Богомилы… придерживались той точки зрения, что Дьяволу было даровано господство над всем материальным миром, и только малочисленная элита – «совершенные» – могла презреть то, что было обязательным для большинства…
Революционеры-идеалисты дней его юности казались Джиласу наследниками богомильских «совершенных»[443].
Во время своего второго тюремного заключения, уже при Тито, Джилас задался целью перевести на сербскохорватский поэму Мильтона «Потерянный рай» – произведение, которое часто обвиняют в возвышении Сатаны над Богом. Возможно, что, сидя в тюремной камере, Джилас вспоминал дни совместной с Тито власти и утешал себя словами Люцифера: «Лучше властвовать в аду, чем прислуживать на небесах».
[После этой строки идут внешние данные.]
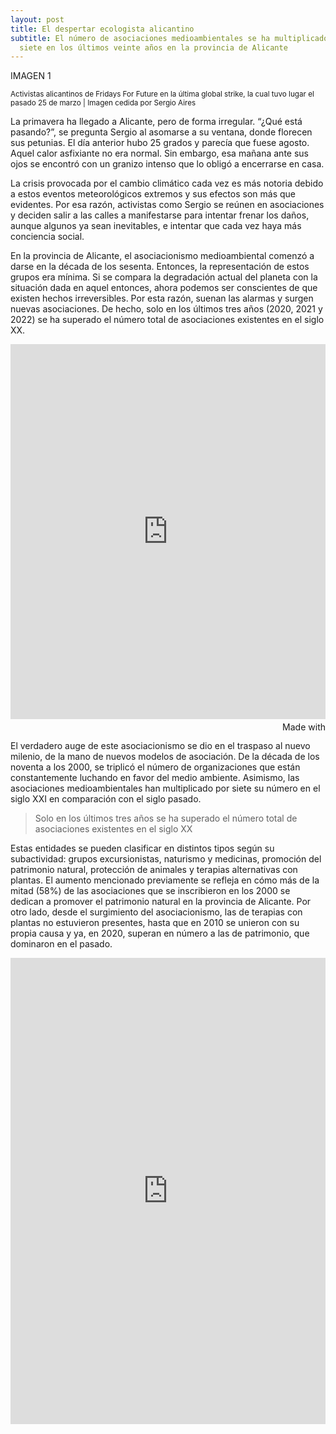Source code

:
 ```yaml
---
layout: post
title: El despertar ecologista alicantino
subtitle: El número de asociaciones medioambientales se ha multiplicado por
  siete en los últimos veinte años en la provincia de Alicante
---
```

IMAGEN 1

<sup> Activistas alicantinos de Fridays For Future en la última global strike, la cual tuvo lugar el pasado 25 de marzo | Imagen cedida por Sergio Aires </sup>

La primavera ha llegado a Alicante, pero de forma irregular. “¿Qué está pasando?”, se pregunta Sergio al asomarse a su ventana, donde florecen sus petunias. El día anterior hubo 25 grados y parecía que fuese agosto. Aquel calor asfixiante no era normal. Sin embargo, esa mañana ante sus ojos se encontró con un granizo intenso que lo obligó a encerrarse en casa.

La crisis provocada por el cambio climático cada vez es más notoria debido a estos eventos meteorológicos extremos y sus efectos son más que evidentes. Por esa razón, activistas como Sergio se reúnen en asociaciones y deciden salir a las calles a manifestarse para intentar frenar los daños, aunque algunos ya sean inevitables, e intentar que cada vez haya más conciencia social.

En la provincia de Alicante, el asociacionismo medioambiental comenzó a darse en la década de los sesenta. Entonces, la representación de estos grupos era mínima. Si se compara la degradación actual del planeta con la situación dada en aquel entonces, ahora podemos ser conscientes de que existen hechos irreversibles. Por esta razón, suenan las alarmas y surgen nuevas asociaciones. De hecho, solo en los últimos tres años (2020, 2021 y 2022) se ha superado el número total de asociaciones existentes en el siglo XX.

<iframe src='https://flo.uri.sh/visualisation/10194111/embed' title='Interactive or visual content' class='flourish-embed-iframe' frameborder='0' scrolling='no' style='width:100%;height:600px;' sandbox='allow-same-origin allow-forms allow-scripts allow-downloads allow-popups allow-popups-to-escape-sandbox allow-top-navigation-by-user-activation'></iframe><div style='width:100%!;margin-top:4px!important;text-align:right!important;'><a class='flourish-credit' href='https://public.flourish.studio/visualisation/10194111/?utm_source=embed&utm_campaign=visualisation/10194111' target='_top' style='text-decoration:none!important'><img alt='Made with Flourish' src='https://public.flourish.studio/resources/made_with_flourish.svg' style='width:105px!important;height:16px!important;border:none!important;margin:0!important;'> </a></div>

El verdadero auge de este asociacionismo se dio en el traspaso al nuevo milenio, de la mano de nuevos modelos de asociación. De la década de los noventa a los 2000, se triplicó el número de organizaciones que están constantemente luchando en favor del medio ambiente. Asimismo, las asociaciones medioambientales han multiplicado por siete su número en el siglo XXI en comparación con el siglo pasado.

> Solo en los últimos tres años se ha superado el número total de asociaciones existentes en el siglo XX

Estas entidades se pueden clasificar en distintos tipos según su subactividad: grupos excursionistas, naturismo y medicinas, promoción del patrimonio natural, protección de animales y terapias alternativas con plantas. El aumento mencionado previamente se refleja en cómo más de la mitad (58%) de las asociaciones que se inscribieron en los 2000 se dedican a promover el patrimonio natural en la provincia de Alicante. Por otro lado, desde el surgimiento del asociacionismo, las de terapias con plantas no estuvieron presentes, hasta que en 2010 se unieron con su propia causa y ya, en 2020, superan en número a las de patrimonio, que dominaron en el pasado.

<iframe title="Asociaciones medioambientales en Alicante" aria-label="Mapa" id="datawrapper-chart-X3Qwc" src="https://datawrapper.dwcdn.net/X3Qwc/4/" scrolling="no" frameborder="0" style="width: 0; min-width: 100% !important; border: none;" height="746"></iframe><script type="text/javascript">!function(){"use strict";window.addEventListener("message",(function(e){if(void 0!==e.data\["datawrapper-height"]){var t=document.querySelectorAll("iframe");for(var a in e.data\["datawrapper-height"])for(var r=0;r<t.length;r++){if(t\[r].contentWindow===e.source)t\[r].style.height=e.data\["datawrapper-height"]\[a]+"px"}}}))}();

El tipo de agrupación medioambiental más popular es la encargada de proteger a los animales, que supone casi la mitad de las asociaciones existentes hasta la fecha. Estas organizaciones han estado presentes desde los años sesenta, pero su crecimiento no se llevó a cabo hasta los años comprendidos entre 2010 a 2019, en los que se inscribieron 23 veces más que en los años ochenta en la Generalitat Valenciana, concretamente en la provincia de Alicante.

La Generalitat Valenciana lleva un [registro de todas las asociaciones inscritas en la Comunidad Valenciana](https://www.gva.es/es/inicio/procedimientos?id_proc=20560&version=amp), que a su vez está dividido en las tres provincias que la componen: Castellón, Valencia y Alicante. Dentro de ese sistema, existe una clasificación independiente según la actividad que emprenden. Además de las medioambientales, hay 26 diferentes, entre las que destacan las asociaciones culturales, profesionales, recreativas y de aficionados, de participación social y de asistencia social, que superan la cifra de 500.

<iframe title="" aria-label="Gráfica de barras" id="datawrapper-chart-2xL4I" src="https://datawrapper.dwcdn.net/2xL4I/9/" scrolling="no" frameborder="0" style="width: 0; min-width: 100% !important; border: none;" height="750"></iframe><script type="text/javascript">!function(){"use strict";window.addEventListener("message",(function(e){if(void 0!==e.data\["datawrapper-height"]){var t=document.querySelectorAll("iframe");for(var a in e.data\["datawrapper-height"])for(var r=0;r<t.length;r++){if(t\[r].contentWindow===e.source)t\[r].style.height=e.data\["datawrapper-height"]\[a]+"px"}}}))}();

Si se tiene en cuenta la tasa de población de los municipios de la provincia de Alicante en relación al número de asociaciones instauradas en cada uno de ellos, destacan los municipios más pequeños como Almudaina, Cuatrentondeta o el Valle de Alcalá.

En el caso de Agres, que cuenta únicamente con una asociación, se llama Velorecicla y es un grupo excursionista, cuya función principal es restaurar bicicletas viejas que la gente ya no utiliza y donarlas a entidades y asociaciones para personas en situación de exclusión social.

A su vez, organizan rutas familiares y en solitario. Su presidente Paolo Tedesco explica que son tanto para niños como para gente mayor y, siempre que organizan rutas, proponen también actividades diferentes de recreo, visitas guiadas, intentando que la gente utilice la bicicleta y así, fomentar un medio de transporte saludable para el medio ambiente.

Alicante y Elche son las dos ciudades en las que el movimiento asociacionista ha generado una mayor conciencia social. Esto se ve en la gran cantidad de organizaciones que las componen, que conforman casi una cuarta parte de todas las que hay en la provincia.

<iframe title="" aria-label="Mapa" id="datawrapper-chart-dCVB1" src="https://datawrapper.dwcdn.net/dCVB1/5/" scrolling="no" frameborder="0" style="width: 0; min-width: 100% !important; border: none;" height="706"></iframe><script type="text/javascript">!function(){"use strict";window.addEventListener("message",(function(e){if(void 0!==e.data\["datawrapper-height"]){var t=document.querySelectorAll("iframe");for(var a in e.data\["datawrapper-height"])for(var r=0;r<t.length;r++){if(t\[r].contentWindow===e.source)t\[r].style.height=e.data\["datawrapper-height"]\[a]+"px"}}}))}();

Con respecto a las protectoras de animales, la capital es la localidad que está más implicada, ya que acumula el 42% de la totalidad de asociaciones de esta subactividad en toda la provincia.

Entre ellas, se halla las Reinas del Biberón, que está especializada en lactantes y cachorros de poca edad que requieren de muchos cuidados. Andrea García es la responsable de adopciones y eventos de la asociación. Junto a sus compañeras, realizan rutas de rescate en las que prácticamente todos los días encuentran varios cachorros. “Nos hemos llegado a encontrar trece cachorros en una bolsa de basura con un cadáver de un gato en los huesos. También abandonados en el río, dentro de unas tuberías, en jaulas en un campo… son muchos casos y nuestra intención con estos rescates es visibilizar el problema”, confiesa la encargada de Reinas del Biberón.

<https://twitter.com/reinasbiberon/status/1492045950801559562?s=20&t=vw0IuInuYozHQl2xTbi_4A>

Elche cuenta con un total de 43 asociaciones. Amigos de los Humedales del Sur de Alicante es una de ellas y tiene por subactividad la promoción del patrimonio natural. Surgió en 1995, adelantada a su tiempo, ya que más de la mitad (58%) de agrupaciones se inscribieron de los 2000 en adelante.

Tal y como explica su presidente, Sergio Arroyo, la asociación mantiene tres líneas básicas de actuación. Por un lado, la asociación edita una revista que se publica anualmente, además de algún libro. “La divulgación es imprescindible para dar a conocer los valores ambientales de los espacios naturales y para que más gente conozca la importancia de conservar la biodiversidad de los humedales”, afirma el dirigente.

Por otro lado, se realiza un seguimiento de la fauna y la flora del sur de Alicante y se lucha por la conservación de las especies. Finalmente, en su faceta más reivindicativa, dirigen sus esfuerzos en reclamar el cumplimiento de la legislación y personan alegaciones sobre proyectos urbanísticos. “Intentamos parar la degradación constante del espacio natural, ya no solo a nivel local, sino a nivel global”, señala Arroyo.

### El papel de las instituciones en las organizaciones medioambientales

Estos colectivos poseen opiniones dispares con respecto al papel que juegan las instituciones en sus asociaciones. En el caso de Amigos de los Humedales del Sur de Alicante, el papel de estas es ninguno. Según afirma su presidente, están representados en el consejo municipal de medio ambiente y, según sus estatutos, se tendrían que reunir con una periodicidad de seis meses.

“Ahora no hay un espíritu ni de colaboración ni tampoco de interés por la conservación, incluso ya del medio urbano. Llevamos años reclamando al ayuntamiento que deje de echar herbicida en los parques de Elche, ya que es cancerígeno”, puntualiza el director del movimiento ilicitano.

Por su parte, en Margalló-Ecologistas en Acción de Elche, se denunció al Ayuntamiento una apropiación indebida de una vía pecuaria por parte de una empresa agro agrícola en la zona de Barbasena.

A su vez, se reportó ante el Seprona y la Consellería. “Una vía pecuaria cortada es algo muy grave. Pensamos que hay una dejadez de la administración en estos asuntos. En nuestro término municipal ya se han cortado otras vías pecuarias desde hace un montón de años y no se ha actuado contra los infractores”, asegura Adolfo Quiles, miembro de la organización desde el 2002.

Asimismo, Manuela Campello, activista de Margalló, añade al tema: “Margalló repobló toda su vegetación autóctona de la zona norte del municipio, que está un poco abandonada y desconocida. Esta zona está afectada por unos productos que no son autóctonos y que requieren mucha agua”.

IMAGEN 2

<sup> La asociación Margalló — Ecologistas en Acción de Elche manifestándose en el palacio de Altamira | Imagen cedida por la organización </sup>

En el Ayuntamiento de Alicante, según la experiencia de uno de los activistas de Fridays For Future, Sergio Aires, opina: “El cambio climático no es una prioridad para el gobierno actual y no aporta subvenciones para la problemática de la crisis climática”.

Esta nueva tendencia asociacionista liderada por jóvenes ha llamado la atención de expertos en climatología y el cambio climático, como Jorge Olcina. “Estos grupos más jóvenes, que están surgiendo en los últimos años, necesitan un impulso institucional en sus inicios, porque se desarrollan con mucha ilusión, pero luego, si no hay una aportación económica, al final dejan de tener uso y desaparecen”, opina el catedrático de análisis geográfico regional.

Por el contrario, activistas cuyos municipios tienen la tasa de asociaciones por número de habitantes muy elevada están muy contentos con la labor de sus ayuntamientos. Esto sucede en Agres, donde la concejalía ha aportado un local para la asociación excursionista Velorecicla. “Estamos encantados y nos facilita la posibilidad de hacer estas actividades de bici-escuela, cerrando en días y horarios puntuales algunas carreteras para que sean más seguros para los niños”, confirma Tedesco.

### El asociacionismo en tiempos de pandemia

La COVID-19 azotó a muchos sectores y el asociacionismo fue uno más entre ellos. “La verdad es que fue un desastre porque justo llegó la pandemia en el momento más top de Fridays, a finales de 2019”, se sincera Sergio Aires. Se acababa de celebrar la Conferencia de las Naciones Unidas sobre Cambio Climático (COP) en Madrid, a la que el activista afirma: “Estábamos en todas las portadas el espacio mediático estaba muy centrado en el tema de la crisis climática y Fridays era un referente muy grande en la lucha contra el cambio climático”. Sin embargo llegó la pandemia y les “cortó de raíz” porque ese espacio mediático “desapareció” totalmente para el cambio climático, tal y como menciona Aires.

A nivel internacional dentro del mismo movimiento, la pandemia del coronavirus también afectó. En Suecia, nación del icono estudiantil y medioambiental, por el que se fundó Fridays For Future, las restricciones no fueron muy estrictas. Aun así, el impacto que tenían desapareció al igual que en España y no pudieron salir a manifestarse como habían hecho hasta el momento. Como alternativas, se optó por difundir el movimiento conectándose en línea. “Por culpa de ello perdí la motivación, porque personalmente no me siento igual de bien que cuando se realizan eventos y se socializa”, apunta Tindra Jällhage.

Por parte de las Reinas del Biberón, tuvieron que ir con justificantes a la hora de realizar los rescates por el confinamiento. “Es verdad que el 99% no nos dieron problemas a la hora de salir de nuestros domicilios”, recuerda Andrea González. En la asociación, no realizan envíos ya que los cachorros podrían sufrir diversas complicaciones, lo que creó dificultades para los adoptantes a la hora de recoger a los animales.

Para bien o para mal, el número de solicitudes de adopción aumentó drásticamente durante el confinamiento con el motivo de poder salir a la calle a pasear a perros. Este hecho hizo reflexionar al activismo y no dejar a aquellos animales en manos de cualquiera: “Era como Navidad: ‘Hola quiero un perro’, ‘¿Pero para qué lo quieres?’ Un perro te dura 15, 20 años y claro, si lo quieres para la pandemia, como que no. Tuvimos que ser más exigentes a la hora de escoger a los adoptantes”, insiste la encargada de adopciones de Reinas del Biberón.

El grupo de protección de animales, AMAAR (Asociación Mundo Animal y Adopciones Responsables) es un claro ejemplo de los estragos que causó la pandemia. Se dedicaba a recoger lactantes y darles cuidados hasta el momento que encontrasen un hogar. Con la llegada de las mascarillas y los toques de queda, la asociación animalista se tuvo que despedir de su labor.

Diana Elizalde, ex-miembro de AMAAR, explica los motivos del cierre: “Con la pandemia ya no podíamos hacer eventos, montar nuestro ‘stand’, para vender y recaudar fondos. Para criar un bebé imagínate, necesitábamos leche, empapadores, pienso, que intentábamos darles de las mejores marcas… e incluso muchas veces para las adopciones, ofrecíamos castrarlos y claro, todo era de nuestro bolsillo”.

Después de haber convivido en la etapa más oscura del asociacionismo, causada por el coronavirus, comienza a hacerse la luz y volver a recuperar ese “auge” obtenido antes del confinamiento. Algunas asociaciones cerraron sus puertas para no volver. Sin embargo, poco a poco comienzan a nacer nuevos movimientos en la lucha contra el cambio climático y por la defensa del medio ambiente. 77 son las asociaciones que han nacido tras el duro golpe del 2020 en la provincia de Alicante.

Para que se siga dando el renacer de las asociaciones medioambientales, el papel de los medios de comunicación es muy importante. Su contribución a este conflicto es clave, tal y como les pide Sergio: “Que sean realistas y que afronten el tema con responsabilidad y eliminen esos tabúes de hablar de cambios radicales, que a veces son necesarios, pero que desde las altas esferas se intenta no hablar mucho porque realmente es un cambio de sistema en toda regla”.

> # Nota metodológica
>
> Para desarrollar el reportaje de datos sobre el asociacionismo medioambiental de la provincia de Alicante hemos seguido los siguientes pasos. 
>
> En primer lugar, descargamos los datos de la página web oficial de la Generalitat Valenciana donde ofrecían una clasificación de las asociaciones tanto por provincia como por tipo de actividad y subactividad. En nuestro caso, para hacer una comparativa global entre el número de las de tipo medioambiental y el resto de las de la provincia, descargamos todos los tipos. En los sectores en los que el número de inscripciones supera las 500 no dejaba descargarlas, sin embargo, en las de tipo medioambiental, son 591 y sí que nos lo permitió.
>
> La base de datos principal es sobre las medioambientales de la provincia de Alicante y las variables que incluye son: Actividad, subactividad, número de registro, denominación, fecha de inscripción, dirección, localidad y provincia. 
>
> Además, hemos subdividido la fecha en año y década. Los datos se descargan en formato PDF, por lo que para poder trabajar con ellos tuvimos que utilizar la herramienta Tabula y organizar los datos en una [hoja de cálculo](https://docs.google.com/spreadsheets/d/16EuLJKFIF4fLaalPBX0GMG8hkUFhd-1KTH0b65Ut8V4/edit?usp=sharing). Las cifras aportadas en el reportaje son principalmente de cálculos realizados sobre esta base de datos ya que no hayamos expertos en la materia de asociacionismo alicantino que nos aportaran datos concretos al respecto de estas. 
>
> Algunos que podían aportarnos información útil y a los que entrevistamos fueron:
>
> * Jorge Olcina, catedrático de Análisis Geográfico Regional, profesor de Geografía en la Universidad de Alicante y responsable del Laboratorio de Climatología de Alicante. 
> * Ariadna Romans i Torrent, consultora de comunicación política y activista juvenil. 
> * Javier Miró, investigador sobre el cambio climático en la Universidad de Valencia (UV) y pertenece a la red de la AEMET recopilando datos metodológicos y apoyo de sus redes. 
>
> Asimismo, entrevistamos a varias asociaciones centradas en tres tipos de subactividad: Grupos excursionistas, como Velorecicla y su presidente Paolo Tedesco; promoción del patrimonio natural, como Margalló-Ecologistas en Acción y dos de sus miembros, Manuela Campello y Adolfo Quiles; Fridays For Future, de la provincia, a Sergio Aires y, para realizar la comparativas entre el país de origen del movimiento, Suecia, y España, a Tindra Jällhage; Amigos de los Humedales y su presidente Sergio Arroyo. Del tipo protección de animales: Reinas del Biberón y su presidenta Andrea González y AMAAR a Diana Elizalde, ex-miembro. 
>
> Se intentó contactar con el Ayuntamiento de Elche y Alicante para ofrecer la otra cara en el momento en el que explicamos el papel de las instituciones en relación a las asociaciones, pero no obtuvimos respuesta. 
>
> Para componer los mapas y los gráficos, hemos utilizado Flourish y Datawrapper. Por su parte, las fotografías son de archivo ya que en la franja de tiempo en la que realizamos el reportaje no se han llevado a cabo actos que puedan ser ilustrativos para el tema. Algunas son descargadas de la web oficial de las asociaciones y, en el caso de Fridays For Future de Suecia, han sido cedidas por la propia entrevistada.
Были люди, включая и автора данной книги, которые, хоть и восхищались Джиласом, но, к несчастью, встали на сторону Тито. Когда Тито сказал, что Югославия не готова к демократии, он оправдал это тем, что еще сильны «буржуазия» и «классовые враги». Фактически он имел в виду сербских и хорватских националистов – последышей четников и усташей. Это имел в виду и Джилас, когда выступал на пленуме, взывая к поддержке идеи «братства и единства».
Джилас рассматривал демократию и свободу слова как абсолютные ценности, к которым он относился с той же фанатичной преданностью, как раньше – к коммунизму.
Возможно, он был прав. Может быть, если бы Югославии был в 1954 году дан шанс осуществить действительно свободные выборы, югославы бы выбрали национальных лидеров, желавших объединить республики в федерацию. Сторонники Тито понимали, что необходимы еще долгие годы его волевого и патерналистского правления для того, чтобы залечить нанесенные войной раны. Такие люди ценили идею единой Югославии больше, чем абстрактные «измы» и «кратии». Выбор между Джиласом и Тито напоминал то, что Бертольд Брехт сказал в своей пьесе «Галилео Галилей»:
«Стоит ли умерщвлять устрицу ради жемчужины?»
Человечество будет всегда разделяться на два лагеря в зависимости от того, согласно оно или не согласно с принципом: «К черту жемчужину! Дайте мне сочную устрицу!»